For instance, if we have somehow shown that \(f(x) = O(x^2t) + O(x^4t^{-2})\) with \(x, t > 1\) and where \(t\) is a parameter. If the formula holds uniformly, we can get a tight bound by reasoning as follows: When \(t\) is small, the first part, \(O(x^2t)\), is small, but the second part, \(O(x^4t^{-2})\), is large; the reverse holds if \(t\) is large. Hence we wish to find a “balance” that minimizes the sum of the \(O(\cdot)\) terms. And this happens when both the terms are asymptotically equivalent. So to achieve such a balance, we simply equate the two expressions \(x^2t = x^4t^{-2}\), giving \(t=x^{2/3}\), and we finally get \(f(x) = O(x^{8/3})\). Notice that because of uniformity, the four hidden constants (\(A_1\), \(a_1\), \(A_2\), \(a_2\)) of the two \(O(\cdot)\) do not vary when we vary the parameter \(t\). If the two original \(O(\cdot)\) estimates had not been uniform; that is, had their hidden constants (implied by the \(O\)-notation) varied with \(t\), we wouldn’t have been able to apply this simplistic “balancing” idea. For instance, while for small \(t\), the \(x^2t\) term might have been small, the hidden constant \(A_1\) in \(O(x^2t)\) might have grown, leading to unpredictable overall behavior. The good thing about uniform estimates is that they are sometimes more useful; but proving uniformity might require a more careful analysis.

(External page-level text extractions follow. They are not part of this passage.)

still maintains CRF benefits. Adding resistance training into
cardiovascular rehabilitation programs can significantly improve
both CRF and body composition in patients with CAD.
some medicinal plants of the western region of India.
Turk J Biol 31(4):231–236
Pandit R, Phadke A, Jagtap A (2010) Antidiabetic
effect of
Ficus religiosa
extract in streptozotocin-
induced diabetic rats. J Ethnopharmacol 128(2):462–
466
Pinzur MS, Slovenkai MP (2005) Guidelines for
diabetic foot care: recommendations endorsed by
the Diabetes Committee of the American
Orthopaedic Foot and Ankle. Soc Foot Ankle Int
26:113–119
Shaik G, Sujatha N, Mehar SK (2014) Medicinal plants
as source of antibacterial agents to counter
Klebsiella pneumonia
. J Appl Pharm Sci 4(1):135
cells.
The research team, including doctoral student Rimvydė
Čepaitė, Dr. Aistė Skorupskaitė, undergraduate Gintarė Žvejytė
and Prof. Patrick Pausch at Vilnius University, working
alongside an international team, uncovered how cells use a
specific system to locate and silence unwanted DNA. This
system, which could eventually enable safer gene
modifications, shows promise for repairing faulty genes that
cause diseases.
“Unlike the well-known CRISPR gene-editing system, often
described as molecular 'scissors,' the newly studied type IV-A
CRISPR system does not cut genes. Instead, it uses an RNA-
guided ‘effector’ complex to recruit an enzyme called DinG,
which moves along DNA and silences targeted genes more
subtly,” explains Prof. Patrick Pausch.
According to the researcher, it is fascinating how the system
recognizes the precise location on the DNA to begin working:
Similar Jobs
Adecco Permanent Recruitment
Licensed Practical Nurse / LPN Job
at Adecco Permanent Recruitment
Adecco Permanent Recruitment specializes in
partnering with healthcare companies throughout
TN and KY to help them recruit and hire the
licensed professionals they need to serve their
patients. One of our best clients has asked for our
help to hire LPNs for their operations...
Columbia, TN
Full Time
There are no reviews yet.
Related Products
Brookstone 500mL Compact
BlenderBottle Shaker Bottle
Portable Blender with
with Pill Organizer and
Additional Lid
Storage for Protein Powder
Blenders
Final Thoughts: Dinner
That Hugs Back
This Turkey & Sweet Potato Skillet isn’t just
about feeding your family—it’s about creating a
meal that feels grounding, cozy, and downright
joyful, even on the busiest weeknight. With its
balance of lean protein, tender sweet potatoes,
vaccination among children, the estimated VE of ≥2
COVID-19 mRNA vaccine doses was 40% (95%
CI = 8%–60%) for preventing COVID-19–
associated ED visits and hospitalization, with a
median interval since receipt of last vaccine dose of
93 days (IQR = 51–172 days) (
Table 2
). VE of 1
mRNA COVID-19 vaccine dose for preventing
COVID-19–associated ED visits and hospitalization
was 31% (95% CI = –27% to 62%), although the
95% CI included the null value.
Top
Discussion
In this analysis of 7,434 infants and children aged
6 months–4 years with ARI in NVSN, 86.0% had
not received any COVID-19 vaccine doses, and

Asymptotic Series and Convergence: Some Curious Facts
An asymptotic series or asymptotic expansion for a function \(f(x)\) is a formula like:
\[f(x) \approx c_0\phi_0(x) + c_1\phi_1(x) + c_2\phi_2(x) + \ldots \qquad (x\rightarrow\infty)\]where, as \(x\rightarrow\infty\),
\[\phi_{j+1}(x)=o(\phi_j(x))\qquad j\geq 0\]and
\[f(x) = c_0\phi_0(x) + c_1\phi_1(x) + \cdots + c_{n-1}\phi_{n-1}(x) + O(\phi_n(x))\qquad (n\geq 0)\]That is, the asymptotic expansion for \(f(x)\) is a series of functions such that if we truncate the series at the \(n\)th term, the partial series provides an approximation to \(f(x)\) (as \(x\rightarrow\infty\)) with the error term asymptotically bound by the first truncated function. The Euler-Maclaurin formula is one way to get such an expansion. de Bruijn mentions other techniques in the book.

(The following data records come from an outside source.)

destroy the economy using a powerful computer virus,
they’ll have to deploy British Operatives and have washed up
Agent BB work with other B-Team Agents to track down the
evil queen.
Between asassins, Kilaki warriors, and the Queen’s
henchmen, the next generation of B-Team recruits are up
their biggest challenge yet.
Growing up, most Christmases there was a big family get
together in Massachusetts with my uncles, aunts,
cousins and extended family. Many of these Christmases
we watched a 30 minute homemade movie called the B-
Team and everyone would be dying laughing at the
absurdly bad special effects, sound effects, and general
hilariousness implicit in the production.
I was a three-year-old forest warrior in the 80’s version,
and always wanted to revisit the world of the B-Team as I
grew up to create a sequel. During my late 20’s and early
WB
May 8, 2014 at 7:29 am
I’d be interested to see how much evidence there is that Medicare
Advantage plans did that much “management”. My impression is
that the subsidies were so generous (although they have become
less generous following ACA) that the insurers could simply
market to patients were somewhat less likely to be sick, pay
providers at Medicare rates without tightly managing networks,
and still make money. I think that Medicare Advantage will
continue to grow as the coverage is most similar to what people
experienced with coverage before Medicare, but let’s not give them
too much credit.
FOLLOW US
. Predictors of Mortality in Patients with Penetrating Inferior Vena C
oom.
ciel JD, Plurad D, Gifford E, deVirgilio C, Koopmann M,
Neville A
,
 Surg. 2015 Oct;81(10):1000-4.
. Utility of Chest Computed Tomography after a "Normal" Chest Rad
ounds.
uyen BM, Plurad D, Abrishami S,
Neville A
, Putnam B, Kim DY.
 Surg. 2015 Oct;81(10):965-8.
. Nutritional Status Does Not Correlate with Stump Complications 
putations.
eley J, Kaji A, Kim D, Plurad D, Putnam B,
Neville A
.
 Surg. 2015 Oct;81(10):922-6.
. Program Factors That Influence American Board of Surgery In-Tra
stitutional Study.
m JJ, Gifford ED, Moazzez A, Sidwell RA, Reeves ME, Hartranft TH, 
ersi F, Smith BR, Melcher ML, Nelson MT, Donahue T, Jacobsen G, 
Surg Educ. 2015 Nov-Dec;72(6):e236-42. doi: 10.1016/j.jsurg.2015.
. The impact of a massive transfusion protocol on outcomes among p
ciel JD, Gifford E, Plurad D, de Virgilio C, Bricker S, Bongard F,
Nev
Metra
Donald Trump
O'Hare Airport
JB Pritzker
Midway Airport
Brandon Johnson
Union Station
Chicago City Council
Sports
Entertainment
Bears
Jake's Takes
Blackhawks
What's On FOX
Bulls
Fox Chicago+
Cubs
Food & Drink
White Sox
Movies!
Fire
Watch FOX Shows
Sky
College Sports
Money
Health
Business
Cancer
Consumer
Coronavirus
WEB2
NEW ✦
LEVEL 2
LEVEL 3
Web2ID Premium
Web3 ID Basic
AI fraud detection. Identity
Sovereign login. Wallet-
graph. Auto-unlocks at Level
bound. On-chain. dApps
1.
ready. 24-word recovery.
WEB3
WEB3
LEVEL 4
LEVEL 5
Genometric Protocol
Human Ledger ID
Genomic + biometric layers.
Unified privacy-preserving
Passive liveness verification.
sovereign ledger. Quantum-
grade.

A large class of examples of asymptotic expansions are convergent power series, like:
\[\exp(z) = 1 + z + {z^2\over2!} + {z^3\over3!} + \cdots\qquad (\left\lvert z\right\rvert\rightarrow0)\]But there could be asymptotic expansions that are not convergent power series. And with such asymptotic expansions, some curious things can happen:
- The series of the asymptotic expansion need not be convergent.
- If the series does converge, its sum need not be equal to \(f(x)\)

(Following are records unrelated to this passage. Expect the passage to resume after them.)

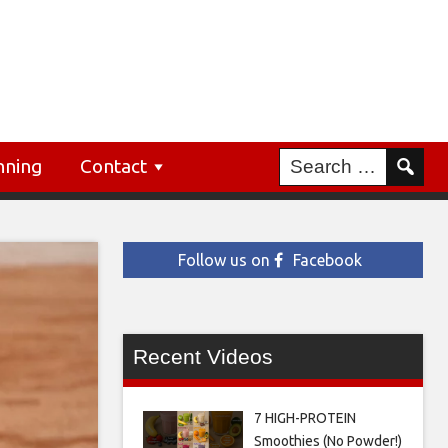
nning
Contact
Follow us on
Facebook
Recent Videos
7 HIGH-PROTEIN
Smoothies (No Powder!)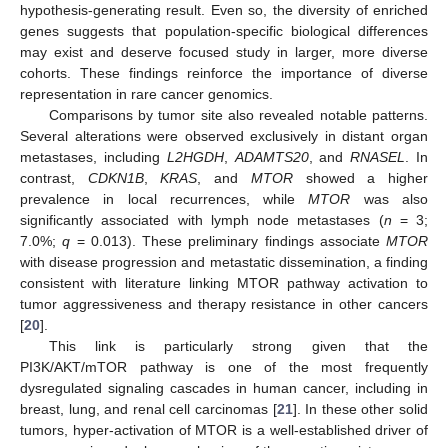
hypothesis-generating result. Even so, the diversity of enriched
genes suggests that population-specific biological differences
may exist and deserve focused study in larger, more diverse
10. May
11. May
12. May
13. May
14. May
15. May
16. May
17. May
18. May
20. May
21. May
22. May
23. May
24. May
25. May
26. May
27. May
28. May
30. May
31. May
1. Jun
2. Jun
3. Jun
4. Jun
5. Jun
6. Jun
7. Jun
9. Jun
10. Jun
11. Jun
12. Jun
13. Jun
14. Jun
15. Jun
16. Jun
17. Jun
19. Jun
20. Jun
21. Jun
22. Jun
23. Jun
24. Jun
25. Jun
26. Jun
27. Jun
29. Jun
30. Jun
1. Jul
2. Jul
3. Jul
4. Jul
5. Jul
6. Jul
7. Jul
9. Jul
10. Jul
11. Jul
12. Jul
13. Jul
14. Jul
15. Jul
16. Jul
17. Jul
19. Jul
20. Jul
21. Jul
22. Jul
23. Jul
24. Jul
25. Jul
26. Jul
27. Jul
29. Jul
30. Jul
31. Jul
1. Aug
2. Aug
3. Aug
4. Aug
5. Aug
6. Aug
cohorts. These findings reinforce the importance of diverse
representation in rare cancer genomics.
Comparisons by tumor site also revealed notable patterns.
Several alterations were observed exclusively in distant organ
metastases, including
L2HGDH
,
ADAMTS20
, and
RNASEL
. In
contrast,
CDKN1B
,
KRAS
, and
MTOR
showed a higher
prevalence in local recurrences, while
MTOR
was also
significantly associated with lymph node metastases (
n
= 3;
7.0%;
q
= 0.013). These preliminary findings associate
MTOR
with disease progression and metastatic dissemination, a finding
consistent with literature linking MTOR pathway activation to
tumor aggressiveness and therapy resistance in other cancers
[
20
].
This link is particularly strong given that the
PI3K/AKT/mTOR pathway is one of the most frequently
dysregulated signaling cascades in human cancer, including in
breast, lung, and renal cell carcinomas [
21
]. In these other solid
tumors, hyper-activation of MTOR is a well-established driver of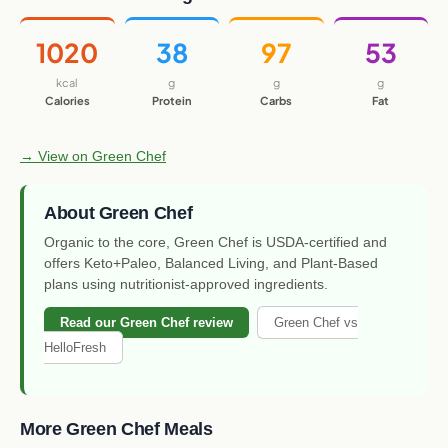
1020
38
97
53
kcal
g
g
g
Calories
Protein
Carbs
Fat
→ View on Green Chef
About Green Chef
Organic to the core, Green Chef is USDA-certified and
offers Keto+Paleo, Balanced Living, and Plant-Based
plans using nutritionist-approved ingredients.
Read our Green Chef review
Green Chef vs
HelloFresh
More Green Chef Meals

- It is even possible to have \(f(x)\) and \(\phi_j(x)\)’s such that the sum of the series does not have the series as its own asymptotic expansion!
The essential reason for these seemingly strange facts, as de Bruijn explains, is:
… that convergence means something for some fixed \(x_0\) whereas the \(O\)-formulas are not concerned with \(x=x_0\), but with \(x\rightarrow\infty\). Convergence of the series, for all \(x > 0\), say, means that for every individual \(x\) there is a statement about the case \(n\rightarrow\infty\). On the other hand, the statement that the series is the asymptotic expansion of \(f(x)\) means that for every individual \(n\) there is a statement about the case \(x\rightarrow\infty\). For example, when \(f(x) = \int_1^x{e^t\over t}dt\) the asymptotic expansion of \(e^{-x}f(x)\) is \({1\over x} + {1!\over x^2}+ {2!\over x^3} + {3!\over x^4} + \ldots \quad (x\rightarrow\infty)\) but the series converges for no value of \(x\).
Conclusion
The book covers lots of useful stuff. In particular, It talks about Lagrange’s inversion formula (using which we can solve for the tree function), it has a especially thorough treatment of the saddle-point method. And much much more.